迟染冲她笑笑,但没说谢谢,乖乖低头吃饭去了。
“你俩有情况?”
香积从刚才就一直埋头苦吃,但一说话就似惊雷,且毫不避讳。
“啥情况?没情况!”苏可已决定以不变应万变。
香积:“”
“你看错了。”苏可已还补了一句。
香积都没抬头,话就怼了过去:“你当我瞎吗?”
“瞎了吧,专心搞创作!”苏可已给她夹了一块猪蹄。
“哼,让我猜一猜,他的手是怎么受伤的,该不会是因为你吧?”一块猪蹄被香积嚼的嘎嘎香。
苏可已:“”
香积手里的猪蹄已经秃噜干净了,她往碟里一扔,暗藏气势:“看看!我就是天生吃编剧这碗饭的。”
迟染倒是没吭一声,尽心尽职当一个背景听众。
“对了,花哲约我吃饭,你一起吧?”香积提起个人。
苏可已早有预见:“他约你?你就去?”
香积可不上她的道:“不然呢?分手了就不能处朋友了?”
苏可已忙点头:“能能能。”
“男女之间就不能有点纯友谊了?”香积继续搅和她。
“有有有。”苏可已继续演。
香积:“咳,主要是我想讹他一顿贵的,正好给你洗洗惊。”
苏可已:“”
这也算是情义无价了,为了自己要去讹前男友。
苏可已想起来,自己还欠着花哲人情,索性这顿自己来吧。当然,她不会跟香积说。苏可已给花哲打了个电话,吃饭时间约在了三天后。
“三天,你够吗?”她问香积。
“什么意思?”
“你怎么着得把剧本改完,我才放你出宾馆。”苏可已一本正经,大公无私。
香积一口猪蹄卡在嗓子里,想说,您真够可以的,只当个制片人真是可惜了。
迟染整顿饭都吃的很安静,没插过话。
调了戏后,迟染明显不用天天去片场了。不去片场的时候,他就留在宾馆里养伤。
这几天,苏可已对迟染说的最多的话就是,疼吗?
迟染都答烦了。
他说不疼吧。
苏可已就会说,怎么会不疼呢?骨头都裂了啊。
他说疼吧。
苏可已就一脸比他更疼的样子。
迟染也把握不好这个女人自从他受伤后,一天到晚神搓搓的鬼样子。之前她横在两人之间的那片无形雷区,这些天被她自己跑来跑去都踩遍了。于是,他干脆趁机提出了一些非分的要求。比如想吃香蕉橙子,但自己剥不了苏可已就会给他剥好,归置在小碗小碟子里,上面还给插上牙签或小叉子。有一回她不知从哪儿弄了些小太阳伞,花花绿绿插了一碟。

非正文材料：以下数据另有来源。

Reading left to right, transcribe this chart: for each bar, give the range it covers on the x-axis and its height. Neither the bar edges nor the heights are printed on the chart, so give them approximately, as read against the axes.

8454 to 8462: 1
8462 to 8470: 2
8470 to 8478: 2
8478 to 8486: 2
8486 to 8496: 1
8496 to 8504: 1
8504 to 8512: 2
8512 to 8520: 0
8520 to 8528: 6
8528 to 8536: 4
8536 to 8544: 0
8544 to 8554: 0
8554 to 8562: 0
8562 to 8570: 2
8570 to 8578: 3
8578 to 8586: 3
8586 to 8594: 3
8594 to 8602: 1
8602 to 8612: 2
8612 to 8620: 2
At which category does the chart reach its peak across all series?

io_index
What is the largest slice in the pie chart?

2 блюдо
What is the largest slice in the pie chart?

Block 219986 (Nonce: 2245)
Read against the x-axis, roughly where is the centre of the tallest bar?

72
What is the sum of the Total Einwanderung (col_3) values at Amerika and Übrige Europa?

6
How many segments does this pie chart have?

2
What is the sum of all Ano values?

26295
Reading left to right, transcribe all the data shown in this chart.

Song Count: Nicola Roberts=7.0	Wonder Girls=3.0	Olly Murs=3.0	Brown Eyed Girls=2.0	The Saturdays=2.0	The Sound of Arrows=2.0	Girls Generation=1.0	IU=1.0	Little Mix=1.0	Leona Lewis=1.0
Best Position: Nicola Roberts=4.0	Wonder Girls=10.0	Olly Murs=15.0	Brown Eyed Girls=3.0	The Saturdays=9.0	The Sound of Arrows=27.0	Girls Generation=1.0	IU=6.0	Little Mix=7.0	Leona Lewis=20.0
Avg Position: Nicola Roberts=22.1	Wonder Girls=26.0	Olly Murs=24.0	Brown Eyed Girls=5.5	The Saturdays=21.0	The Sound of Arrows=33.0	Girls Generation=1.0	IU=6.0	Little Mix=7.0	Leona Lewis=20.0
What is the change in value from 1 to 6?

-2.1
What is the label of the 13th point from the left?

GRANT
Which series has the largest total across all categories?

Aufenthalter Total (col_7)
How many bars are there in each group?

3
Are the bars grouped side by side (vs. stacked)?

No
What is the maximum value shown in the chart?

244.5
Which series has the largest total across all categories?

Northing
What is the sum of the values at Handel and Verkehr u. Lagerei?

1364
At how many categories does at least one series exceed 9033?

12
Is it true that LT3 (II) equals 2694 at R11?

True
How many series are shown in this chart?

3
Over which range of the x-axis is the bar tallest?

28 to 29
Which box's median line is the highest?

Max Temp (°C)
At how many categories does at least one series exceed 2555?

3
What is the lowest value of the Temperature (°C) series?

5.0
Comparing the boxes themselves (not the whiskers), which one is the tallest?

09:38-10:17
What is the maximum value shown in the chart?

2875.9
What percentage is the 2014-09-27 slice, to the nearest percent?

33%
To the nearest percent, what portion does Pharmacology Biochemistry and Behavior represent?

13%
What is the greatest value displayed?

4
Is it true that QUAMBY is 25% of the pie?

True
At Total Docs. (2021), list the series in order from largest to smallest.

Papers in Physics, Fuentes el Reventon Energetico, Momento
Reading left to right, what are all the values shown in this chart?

迟染还是最喜欢看她剥橙子。苏可已在剥橙子的时候那叫一个不耐烦,一边剥一边生气,气哼哼的说为什么会存在这么麻烦的水果。
这会儿一个橙子刚剥完,除了惨不忍睹的一堆碎皮外,小碟里躺着的也只能算是橙肉的残肢碎渣。苏可已看着自己一手的橙汁,还沾着点碎果肉,正要去擦,却被人捷足先登。
那沾了果肉的手指被迟染叼在嘴里。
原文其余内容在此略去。